— Ну, а потом-то, Иван Андреич, вы с ней когда-нибудь встретились?
— Да, парень, встретился. В этом и главное. Но это случилось только через двенадцать лет. Сперва я сам не заходил умышленно, а потом судьба меня надолго увела из Петербурга. И вернулся я туда уже в Ленинград. Тамара задержалась в Каракумах, я выехал раньше, чтобы подготовить жилье. Мне обещали ордер. Но поезд пришел ночью, и пока деваться мне было некуда. Гостиницы переполнены. И тогда я вспомнил о своем чуланчике на Крестовском. Даже если он занят, старики как-нибудь приютят. Поленьку там увидеть я и не думал. Конечно, она вышла замуж. Но дверь мне открыла именно Поленька. Немного испугалась и даже заслонилась рукой, но потом сказала: «А, это вы!» — и пропустила на кухню. Тут, при свете семилинейной лампы, мы и поговорили. В комнату она меня не пригласила. Из чуланчика тоже пробивался луч света, — значит, там кто-то жил.
Я спросил осторожно: «А как…» — задержался, подбирая слова. Но Поленька поняла: «Оба умерли. Давно уже». Было это сказано совсем равнодушно. И так же равнодушно Поленька смотрела теперь на меня. Она не располнела, а, как говорится в народе, только покрупнела в кости. Не было уже и прежней нежности в лице, от губ шли острые морщинки, резкой чертой отделялся второй подбородок. Ей шел тридцать первый год, но можно было дать много больше.
Поленька все же поинтересовалась, откуда я приехал. Я сказал: «Из Средней Азии». — «А-а! Говорят, там у вас все очень дешево. Это правда? Вы чего-нибудь привезли?» Надо было понимать эти слова так: на продажу. Мы еще посидели немного и оба вовсе не знали, о чем еще говорить.
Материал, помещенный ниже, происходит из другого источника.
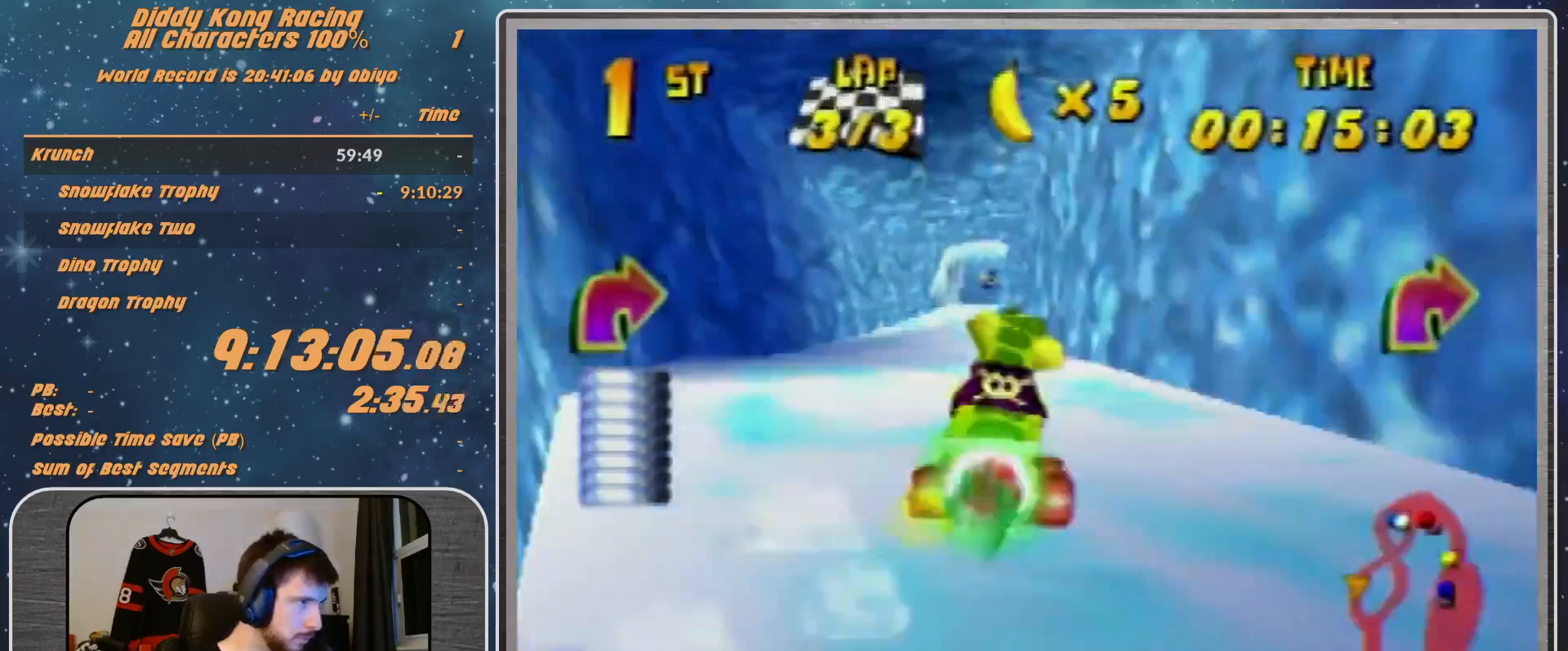
{"buttons": [], "left_stick": "left", "events": [[133, "left_stick", "left"], [233, "left_stick", "center"], [433, "A", "down"], [433, "left_stick", "left"], [467, "A", "up"]]}
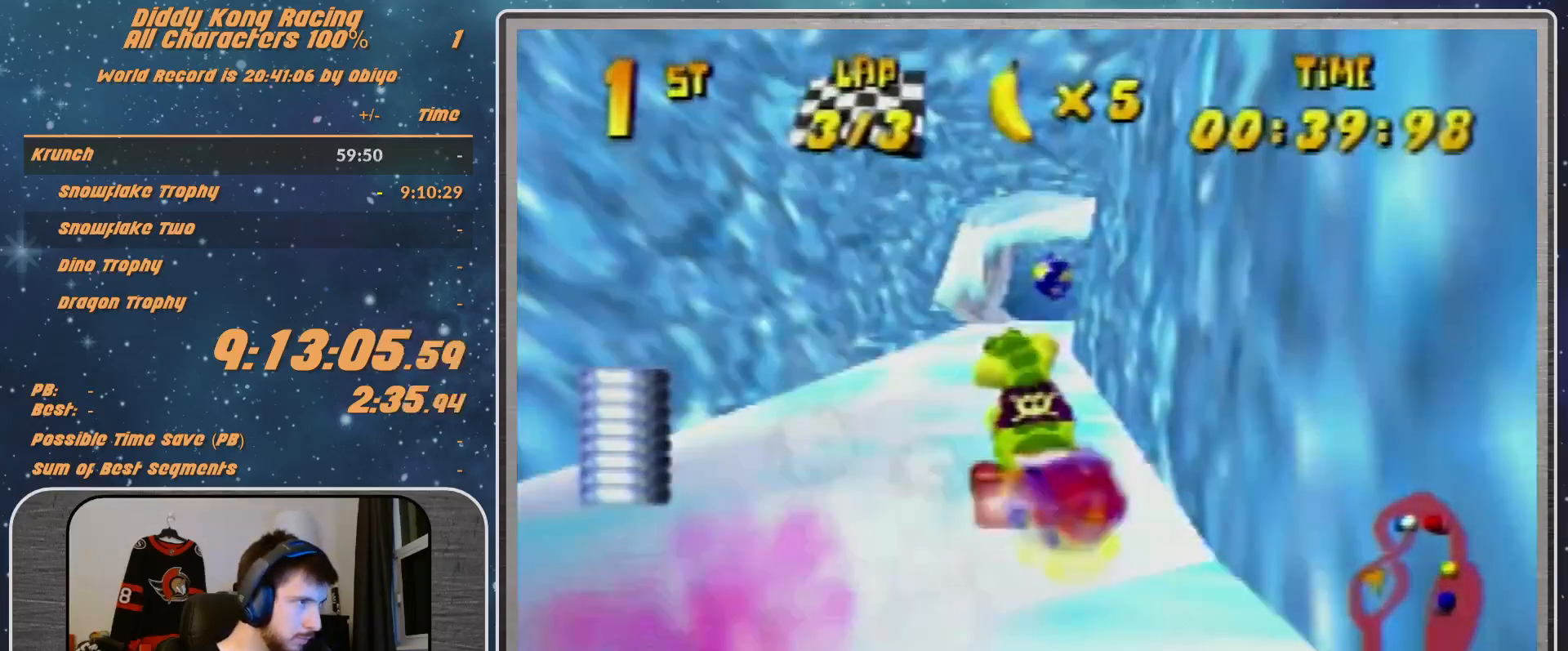
{"buttons": [], "left_stick": "left", "events": [[33, "left_stick", "center"], [67, "A", "down"], [233, "A", "up"], [233, "left_stick", "left"], [300, "A", "down"], [333, "A", "up"], [433, "A", "down"], [467, "A", "up"]]}
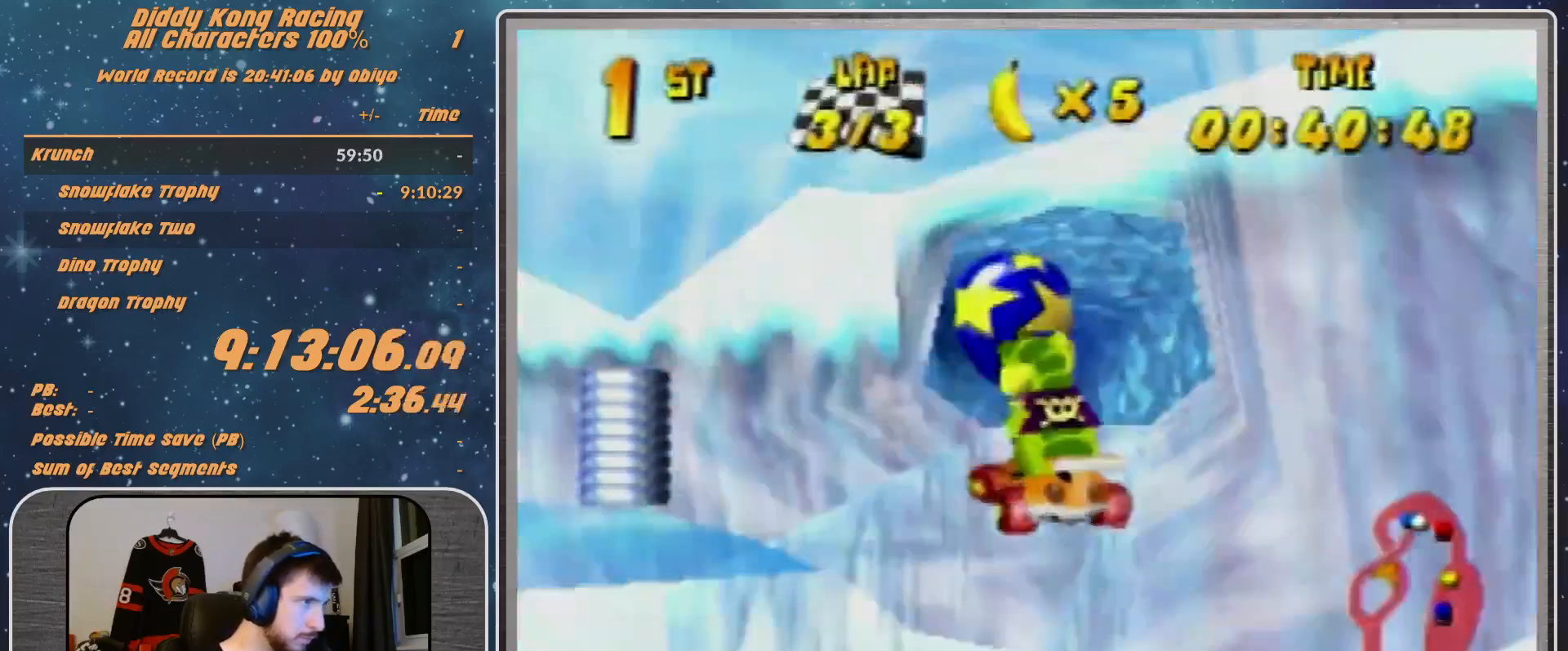
{"buttons": [], "left_stick": "left", "events": [[433, "A", "down"], [467, "A", "up"]]}
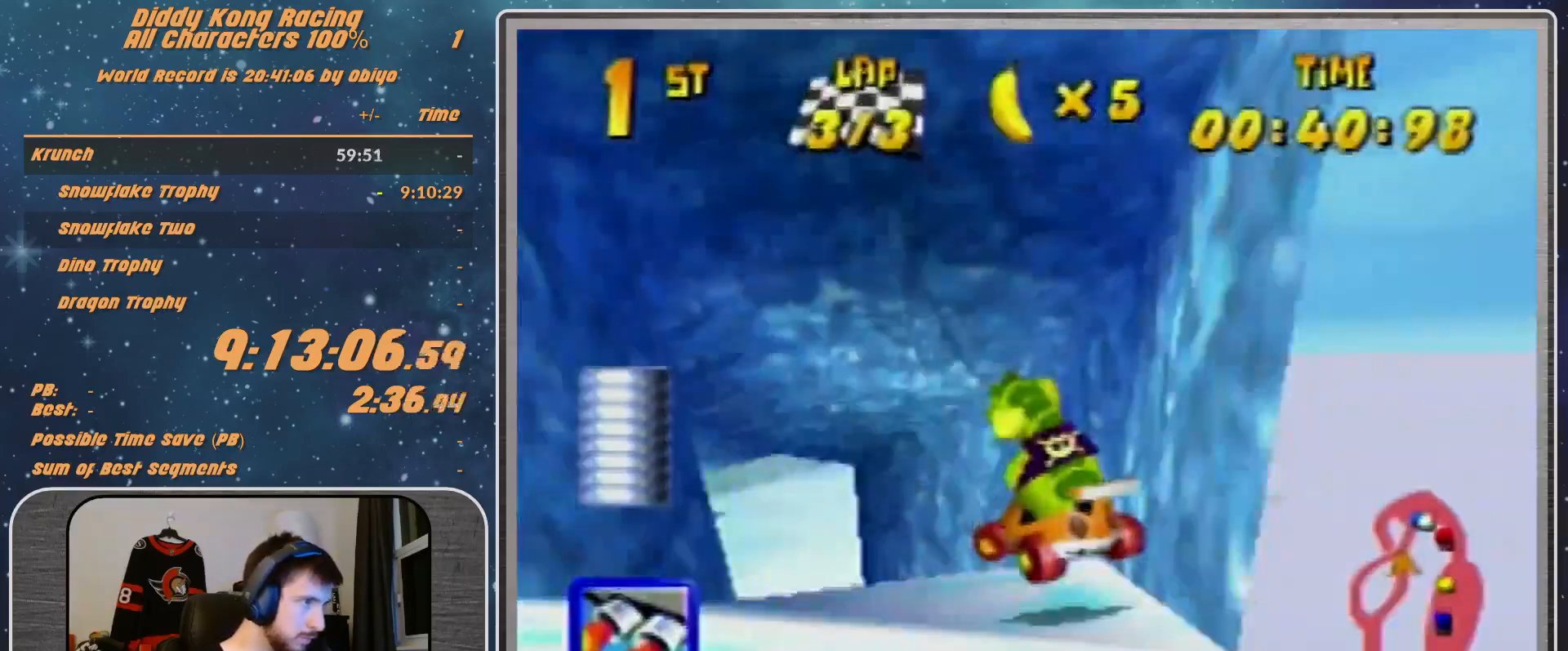
{"buttons": ["A"], "left_stick": "right", "events": [[67, "A", "down"], [133, "A", "up"], [233, "A", "down"], [267, "A", "up"], [333, "A", "down"], [333, "left_stick", "center"], [500, "left_stick", "right"]]}
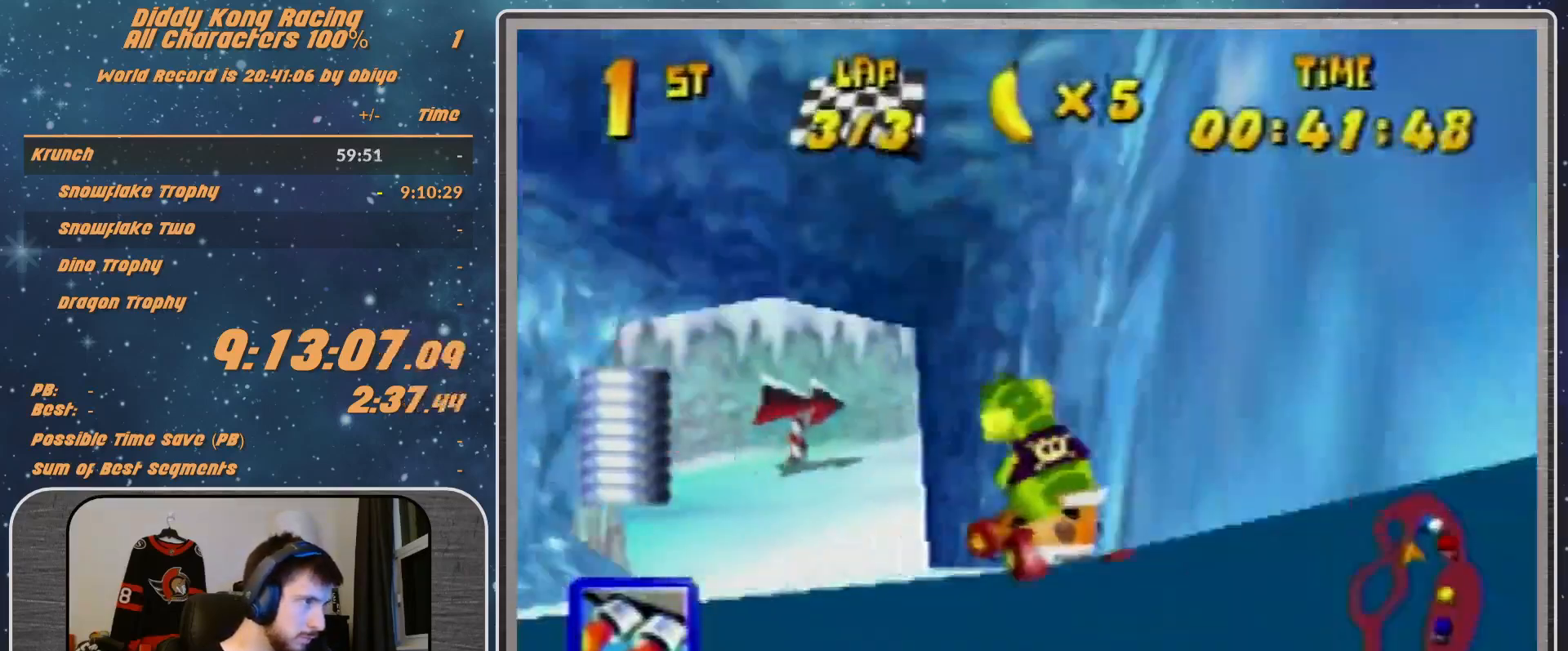
{"buttons": ["A", "B", "R1"], "left_stick": "right", "events": [[133, "B", "down"], [133, "R1", "down"]]}
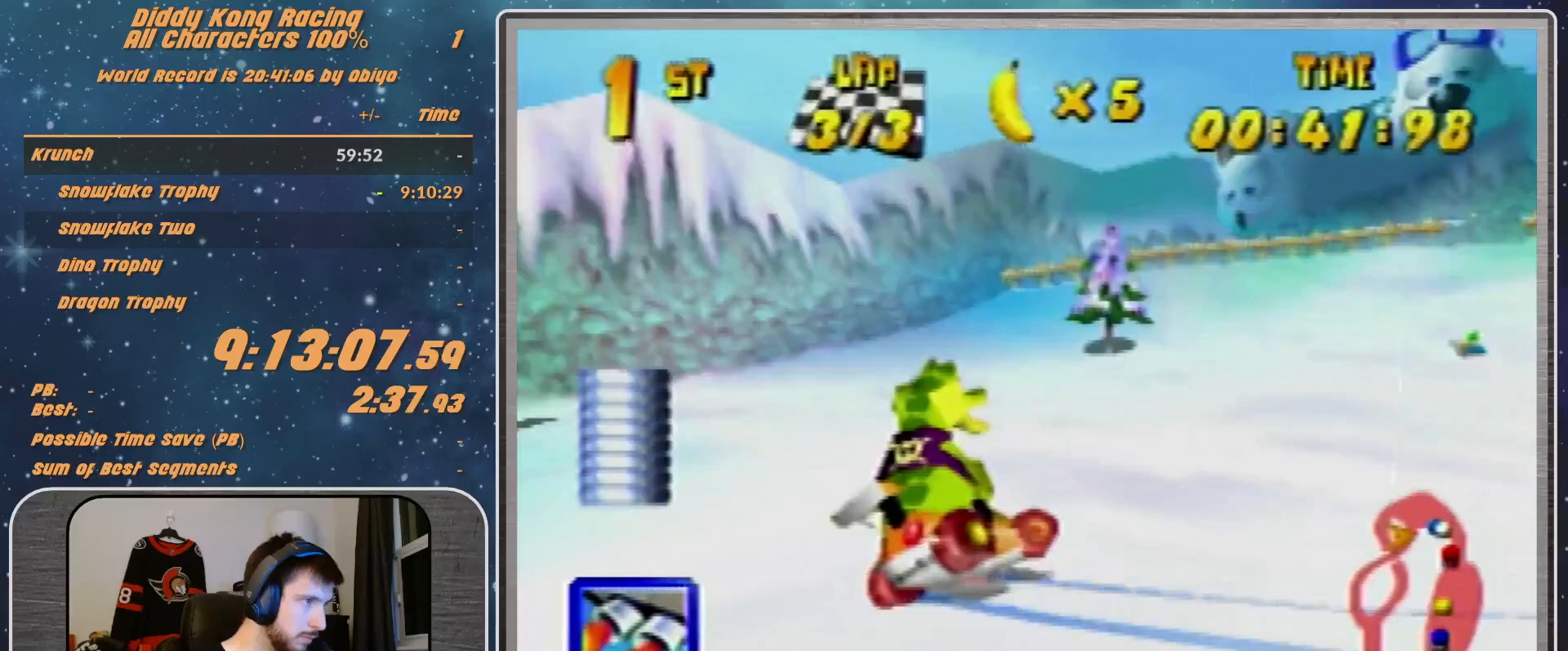
{"buttons": ["R1"], "left_stick": "up-right", "events": [[333, "A", "up"], [333, "B", "up"], [467, "left_stick", "up-right"]]}
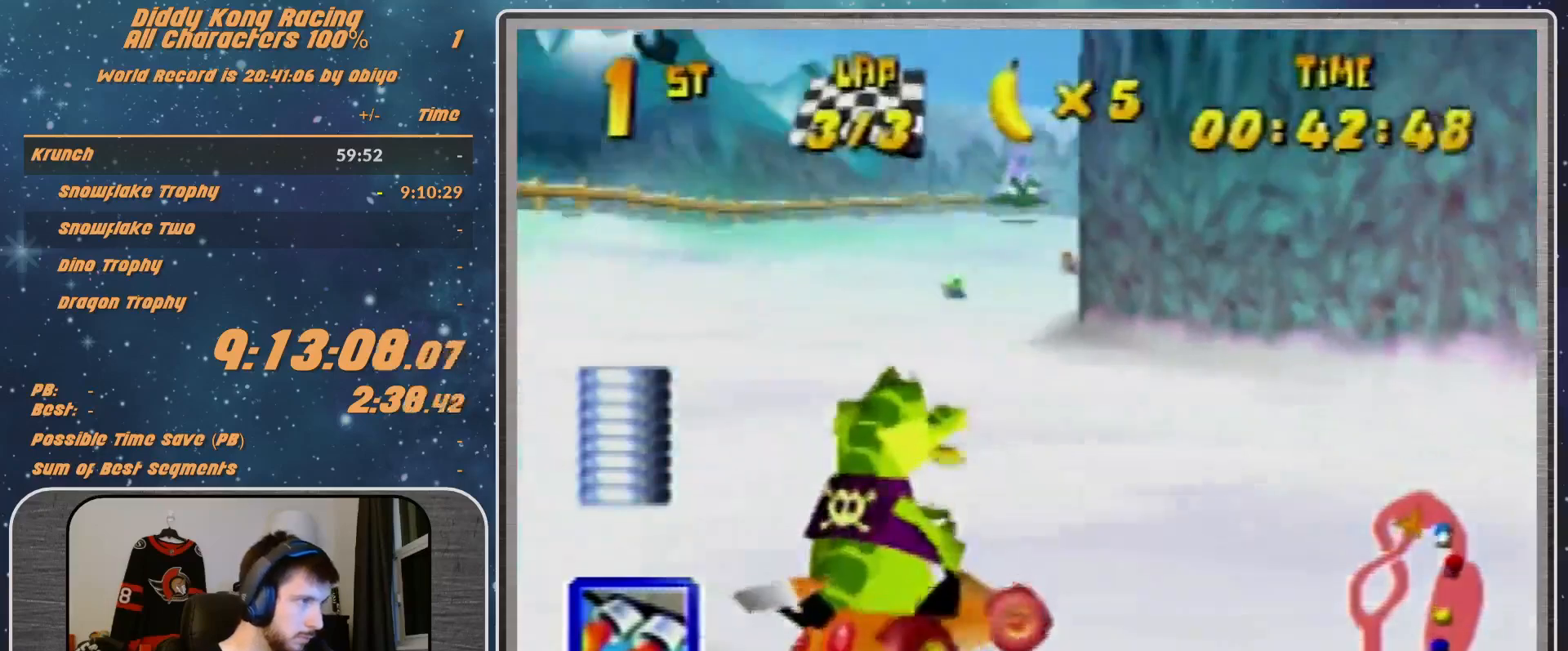
{"buttons": ["Z"], "left_stick": "up-right", "events": [[133, "left_stick", "right"], [233, "left_stick", "up-right"], [367, "R1", "up"], [367, "Z", "down"]]}
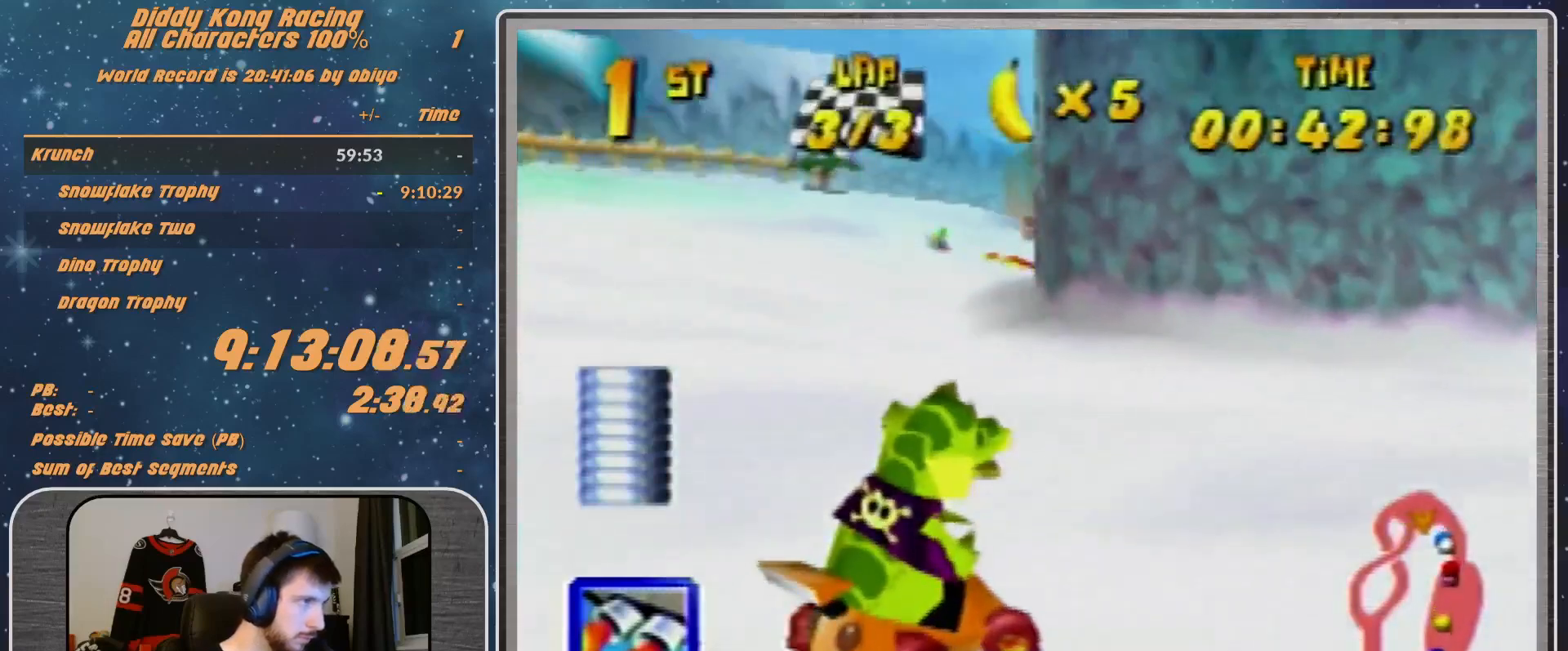
{"buttons": [], "left_stick": "up-right", "events": [[100, "Z", "up"]]}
Тут я опять врубился в трудный рассказ Ивана Андреича.
— Так она замуж-то вышла?
— Не знаю, Костя… Наверно, нет. В доме, что называется, даже не пахло мужским духом. И в чуланчике явно жила женщина. Иногда она начинала какую-то грустную песенку. И не кончала, обрывала пение. А Поленька больше прислушивалась к ней, чем к моим словам. Ну вот, собственно, и все. Переночевал я на вокзале. Когда мы прощались, Поленька сказала: «Заходите». И это было сказано еще спокойнее, равнодушнее, чем о своих родителях — «оба умерли».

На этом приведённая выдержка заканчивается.